Adobe will take four weeks before it patches a critical vulnerability in Adobe Reader and Adobe Acrobat - its PDF viewing and editing software, though attack code is in the wild.


Adobe will take four weeks before it patches a critical vulnerability in Adobe Reader and Adobe Acrobat - its PDF viewing and editing software, though attack code is in the wild.

In an update yesterday to the security advisory it issued on Tuesday, Adobe set the patch date as Jan. 12, 2010, which is also the next regularly scheduled quarterly security update for Adobe Reader and Adobe Acrobat. Most of the advisory was dedicated to confirming the bug - which the company had first disclosed late Monday - and providing instructions for blacklisting the JavaScript API call that contains the flaw.

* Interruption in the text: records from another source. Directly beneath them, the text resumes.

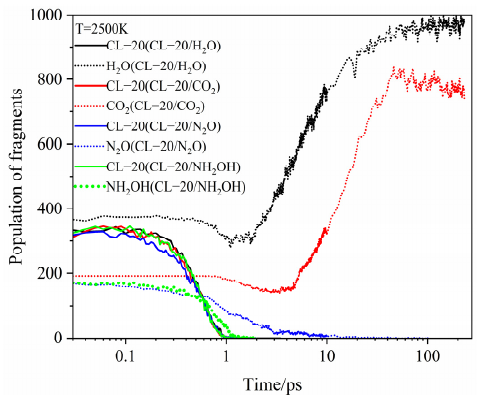
Figure 7. Evolution curves of the host and guest molecules for CL-20/H 2 O, CL-20/CO 2 , CL-20/N 2 O, CL-20/NH 2 OH at 2500 K. Thick trendline corresponds to the actual concentration data of corresponding matching color.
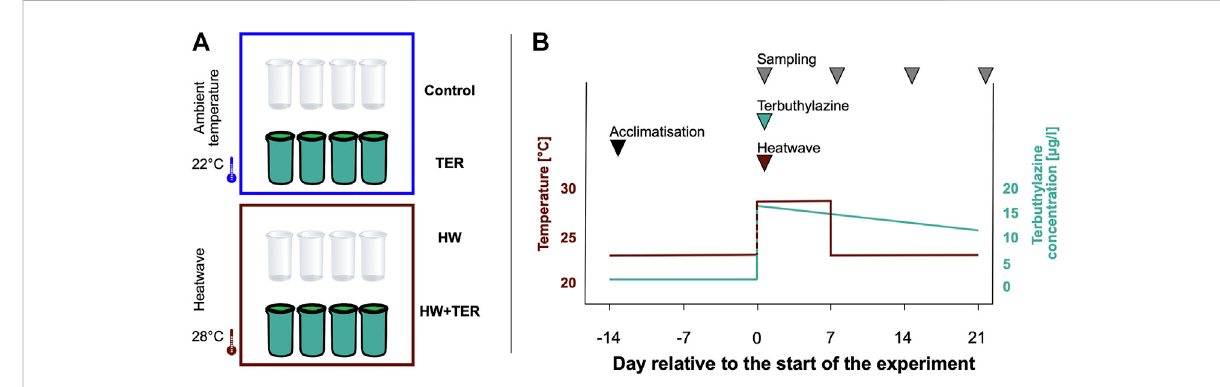
FIGURE 1 (A) Experimentaldesign. (B) Schematictimelineoftheexperiment.Afteranacclimatisationperiodof14 daysat22 ° C,theexperimentwasstarted with the simultaneous application of the heatwave (HW) and the herbicide terbuthylazine (TER) on day 0. The coloured lines represent the temperature(red)andtheterbuthylazine(green)dynamicsinthestressedmicrocosms.Thegreyarrowsmarkthesamplingdays(i.e.,day0,7,14,and 21, relative to the start of the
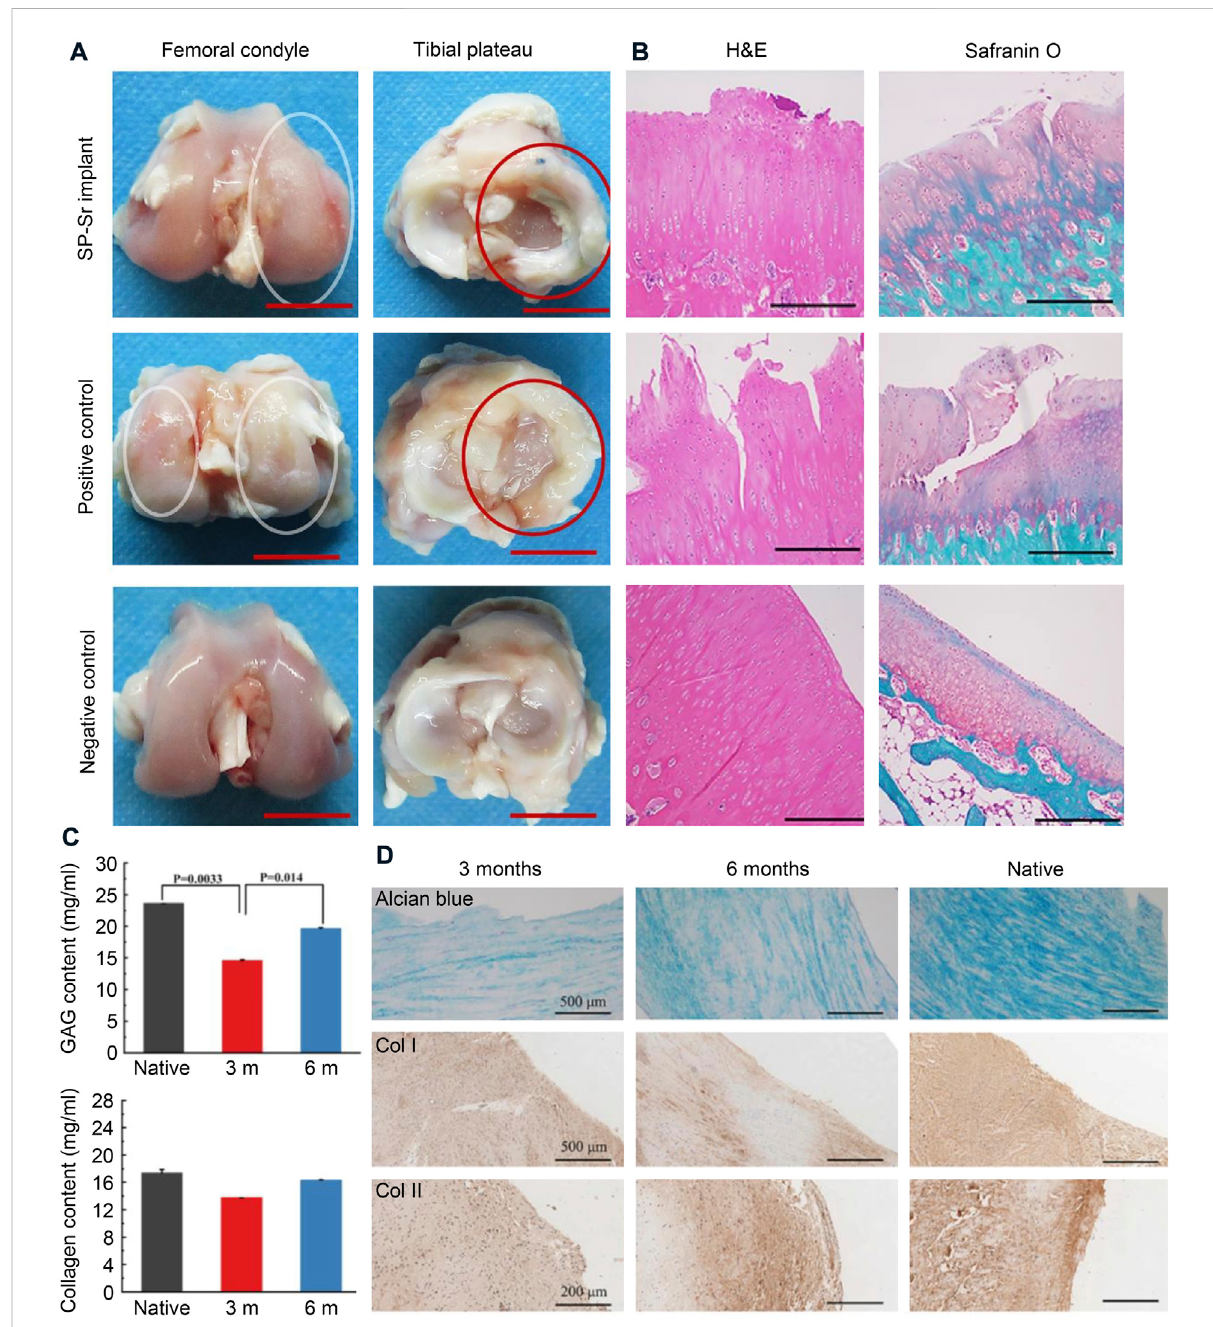
FIGURE 6 Silk materials used for meniscus tissue engineering. (A) Macroscopic observations of regenerated menisci and the corresponding femoral condyles. The red ellipses referred to themeniscus and the white ellipses referred to worn cartilage. Bars = 1 cm. (B) H&E and Safranin O-FastGreen staining of articular cartilage surfaces in the femur cartilage. Bars = 500 μ m. (C) The total GAG and collagen content were estimated in native meniscus and neomeniscus. (D) The alcian blue and immunohistochemical staining in native meniscus and neomeniscus. Reprinted with permission (Y. Li Y et al., 2020). Copyright (2017),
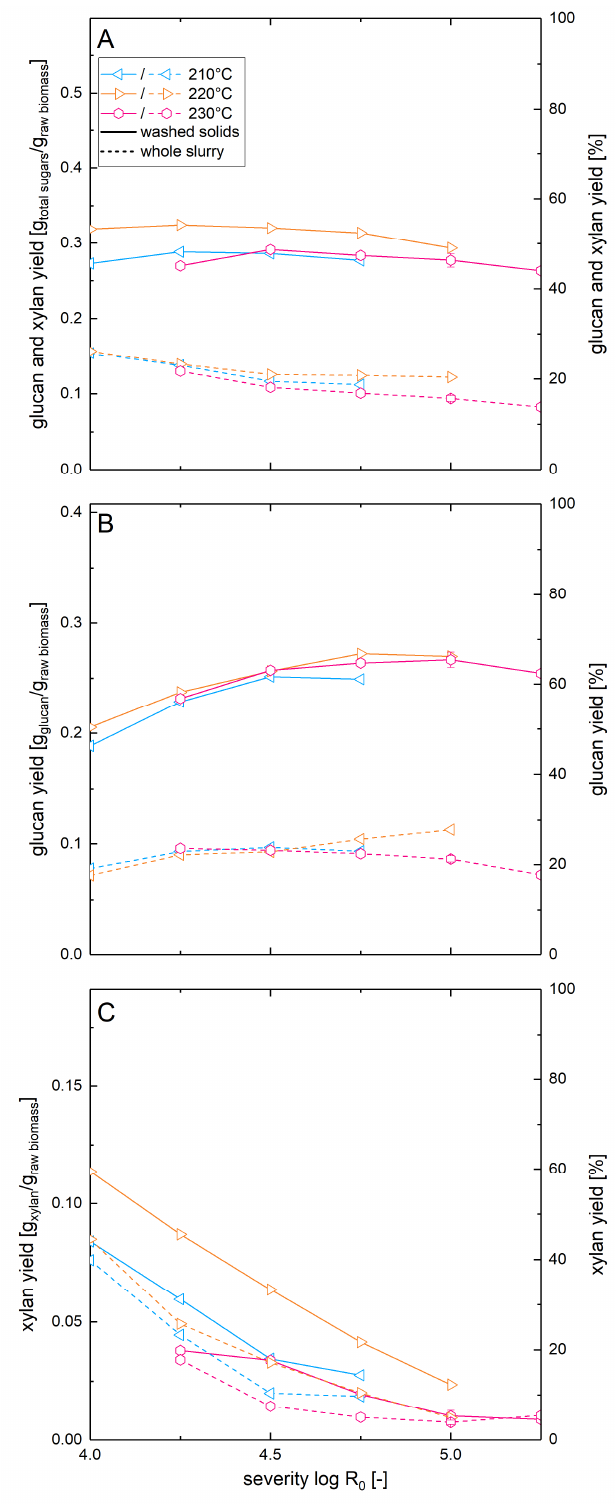
Figure 5. Solubilization and recovery of glucan and xylan after pretreatment and high solid enzymatic hydrolysis. Shown are the recoveries of ( A ) total sugars, ( B ) glucan and ( C ) xylan as soluble molecules after steam explosion pretreatment and whole slurry enzymatic hydrolysis (dashed line) or combined enzymatic hydrolysis of washed solids and acid hydrolysis of the prehydrolyzate (solid line). A glucan loading of 5% was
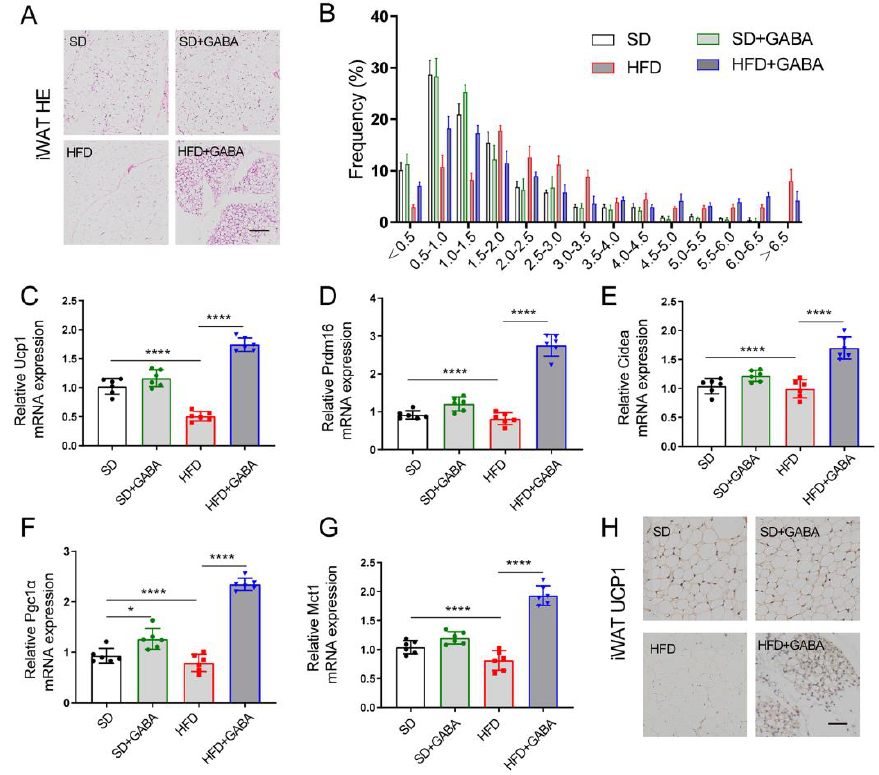
Figure 2. GABA treatment promotes energy consumption through iWAT beiging. ( A ) Representative H&E staining in the iWAT samples (Scale bars 100 μm). ( B ) Area of lipid droplets (*1000μm^2) was estimated using the Image J software. ( C – G ) Expression of thermogenic genes (including Ucp1, Prdm16, Cidea, Pgc1α, and Mct1) in the iWAT. ( H ) Representative UCP1 IHC staining of the iWAT (Scale bars, 50 μm). n = 5–6 for all groups. β-actin as PCR reference gene in ( C – G ). Data are presented as mean ± standard deviation and were analyzed using a one-way or two-way ANOVA. * p < 0.05 and **** p < 0.0001. ANOVA, analysis of variance; iWAT inguinal white adipose tissue.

Other security experts have urged users to disable JavaScript in Reader and Acrobat to protect themselves until Adobe ships a fix.

Adobe's plan to patch next month means that most users will be at risk until then, as researchers have already crafted a working, if not always reliable, exploit for the vulnerability.

HD Moore, the creator of the open-source Metasploit penetration testing framework, and chief security officer for security company Rapid7, said yesterday that he had worked up attack code for the Reader/Acrobat zero-day bug. "We managed to get the exploit sorted out faster than I thought," said Moore in an email to Computerworld yesterday. "It's now available through the online update feature of Metasploit."

He also announced the exploit module's availability via his Twitter feed.

The exploit is not 100% reliable, however. In a reply to a tweet asking why the Metasploit exploit module wasn't working for one user, Moore explained: "tricky bug and some non-English locale's overlap with the heap spray, we should have an update soon."

Unlike other penetration testing frameworks - such as CANVAS, which is developed by Miami Beach-based Immunity - the open-source Metasploit doesn't charge for its exploits. That lets hackers, as well as legitimate security researchers, get their hands on working attack code.

The appearance of an exploit on Metasploit increases the chance that widespread attacks will begin, said Joshua Talbot, a security intelligence manager in Symantec's security response team. "An exploit in Metasploit lets hackers build on that code," said Talbot, referring to the leg-up attackers receive from Moore's work.

For his part, Moore defended Metasploit's practice of providing working exploits to anyone. "Since the bug is 1) public and 2) widely exploited, we feel that adding an exploit module is the right thing to do, as it provides a safe way for folks to verify that their mitigation efforts actually work," Moore said in a Tuesday email.

Hackers are already exploiting the Adobe bug in the wild, said Symantec's Talbot, although the volume of attacks remains low and the campaign has targeted a relatively small number of people. Those users have received email messages with attached PDF files masquerading as briefing notes or interview requests from the CNN cable news channel.

According to the Contagio malware dump website, which posted several examples of attack messages, the Adobe bug has been actively exploited since at least November 30.

The targeted attacks have used the Reader/Acrobat vulnerability to drop information-stealing malware onto victims' PCs, said Symantec in its technical write-up of the attack code.

When it issues the update next month, Adobe will post it to its security support site.